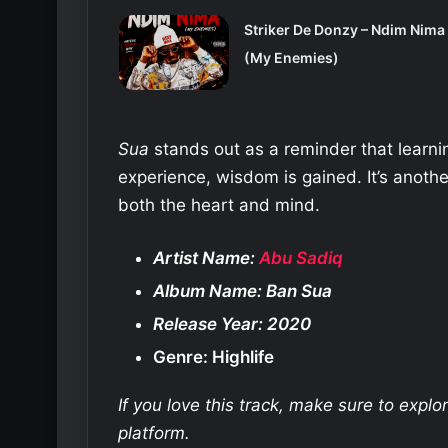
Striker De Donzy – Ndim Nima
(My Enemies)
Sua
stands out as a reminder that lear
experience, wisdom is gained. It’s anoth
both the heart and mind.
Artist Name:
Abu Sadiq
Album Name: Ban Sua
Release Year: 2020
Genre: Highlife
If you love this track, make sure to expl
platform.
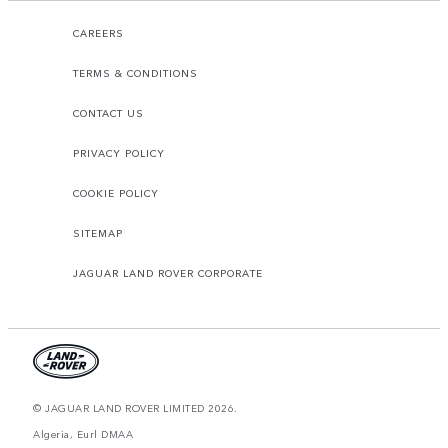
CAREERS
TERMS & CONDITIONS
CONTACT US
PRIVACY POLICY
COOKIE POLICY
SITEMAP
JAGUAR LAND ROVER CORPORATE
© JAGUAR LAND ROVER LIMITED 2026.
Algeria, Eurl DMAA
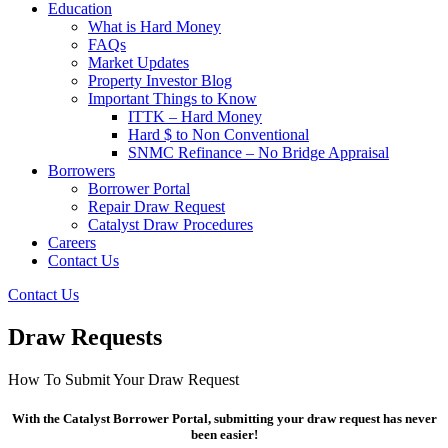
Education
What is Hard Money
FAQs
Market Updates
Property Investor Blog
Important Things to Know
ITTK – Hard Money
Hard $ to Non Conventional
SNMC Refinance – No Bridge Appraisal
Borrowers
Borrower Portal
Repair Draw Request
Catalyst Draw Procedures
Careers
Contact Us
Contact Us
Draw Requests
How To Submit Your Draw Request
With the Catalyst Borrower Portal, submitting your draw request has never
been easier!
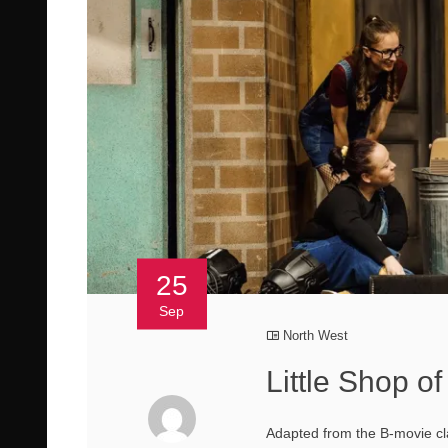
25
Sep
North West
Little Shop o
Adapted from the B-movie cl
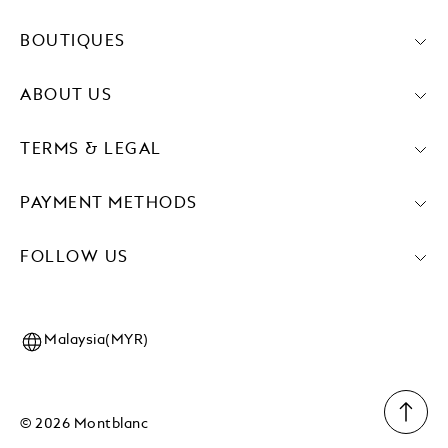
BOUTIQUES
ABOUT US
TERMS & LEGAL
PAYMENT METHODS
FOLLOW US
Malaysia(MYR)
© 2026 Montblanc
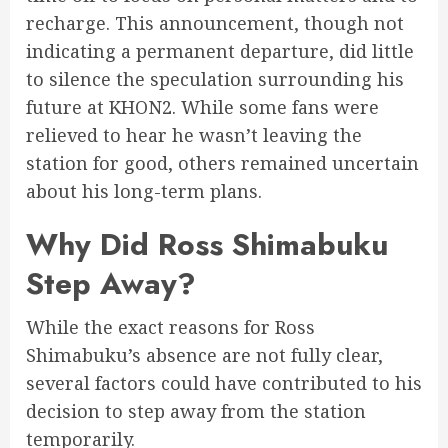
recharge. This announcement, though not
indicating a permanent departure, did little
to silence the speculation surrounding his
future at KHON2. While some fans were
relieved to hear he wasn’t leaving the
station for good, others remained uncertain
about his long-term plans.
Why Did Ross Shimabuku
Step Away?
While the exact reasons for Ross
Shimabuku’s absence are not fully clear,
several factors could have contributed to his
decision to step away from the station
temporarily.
#####
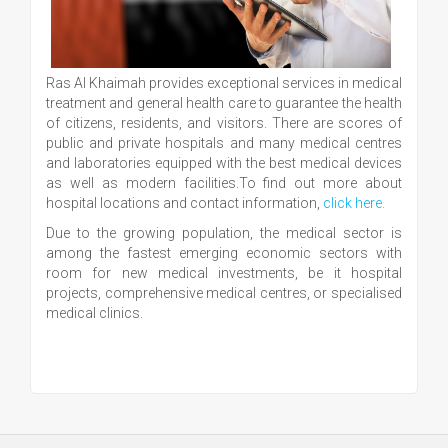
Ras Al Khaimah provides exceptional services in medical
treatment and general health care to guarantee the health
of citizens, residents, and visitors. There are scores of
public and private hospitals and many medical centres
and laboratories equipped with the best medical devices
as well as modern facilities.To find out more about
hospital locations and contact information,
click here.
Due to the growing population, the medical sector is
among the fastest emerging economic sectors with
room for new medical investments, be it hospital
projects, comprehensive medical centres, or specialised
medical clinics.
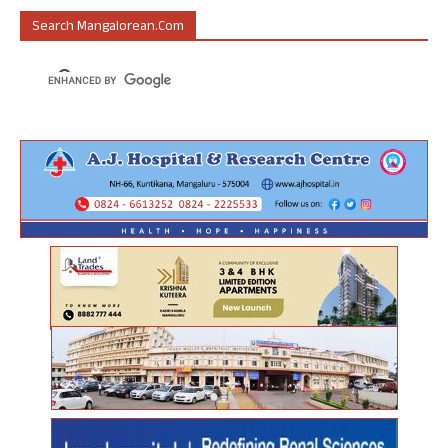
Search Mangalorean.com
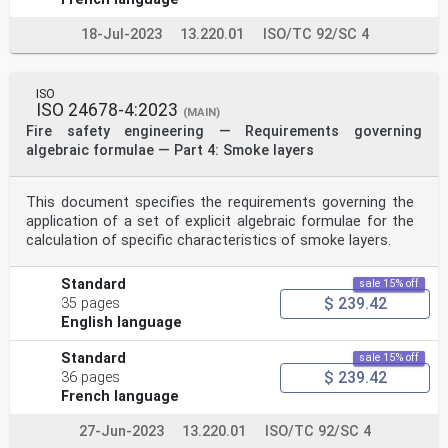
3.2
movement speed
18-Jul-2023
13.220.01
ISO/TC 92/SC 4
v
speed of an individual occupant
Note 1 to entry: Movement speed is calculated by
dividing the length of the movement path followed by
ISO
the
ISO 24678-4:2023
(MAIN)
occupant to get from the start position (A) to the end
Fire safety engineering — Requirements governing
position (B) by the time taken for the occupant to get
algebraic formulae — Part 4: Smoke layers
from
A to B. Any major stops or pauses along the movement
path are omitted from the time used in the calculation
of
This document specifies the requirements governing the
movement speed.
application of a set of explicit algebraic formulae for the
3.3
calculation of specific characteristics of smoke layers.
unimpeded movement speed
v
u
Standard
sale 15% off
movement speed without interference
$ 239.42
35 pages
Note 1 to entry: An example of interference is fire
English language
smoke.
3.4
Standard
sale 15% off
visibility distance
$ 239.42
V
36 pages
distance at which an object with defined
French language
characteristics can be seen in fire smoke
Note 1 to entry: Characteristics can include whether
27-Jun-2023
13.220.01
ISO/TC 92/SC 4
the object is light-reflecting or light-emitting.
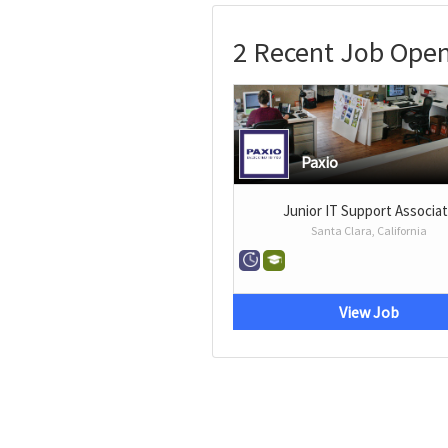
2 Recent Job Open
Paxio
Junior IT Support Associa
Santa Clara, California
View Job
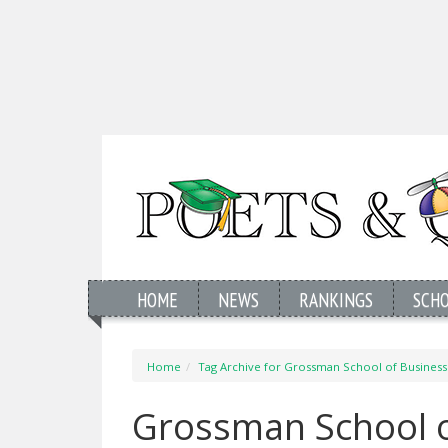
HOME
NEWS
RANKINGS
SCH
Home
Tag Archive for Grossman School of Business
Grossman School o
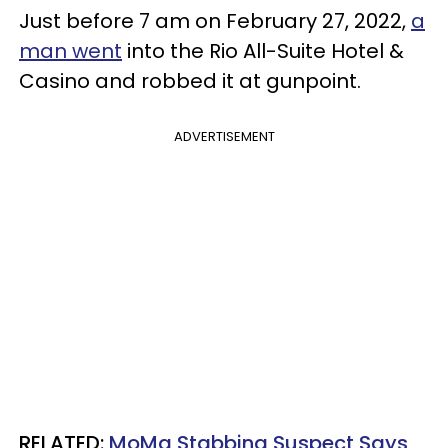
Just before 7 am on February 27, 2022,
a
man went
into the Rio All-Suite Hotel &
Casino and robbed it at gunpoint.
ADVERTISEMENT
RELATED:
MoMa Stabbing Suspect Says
#####
• [ACTION ITEM] Which lines in the records contain the word "layers"? Report each of those lines in full.

• [REPLY]
algebraic formulae — Part 4: Smoke layers
calculation of specific characteristics of smoke layers.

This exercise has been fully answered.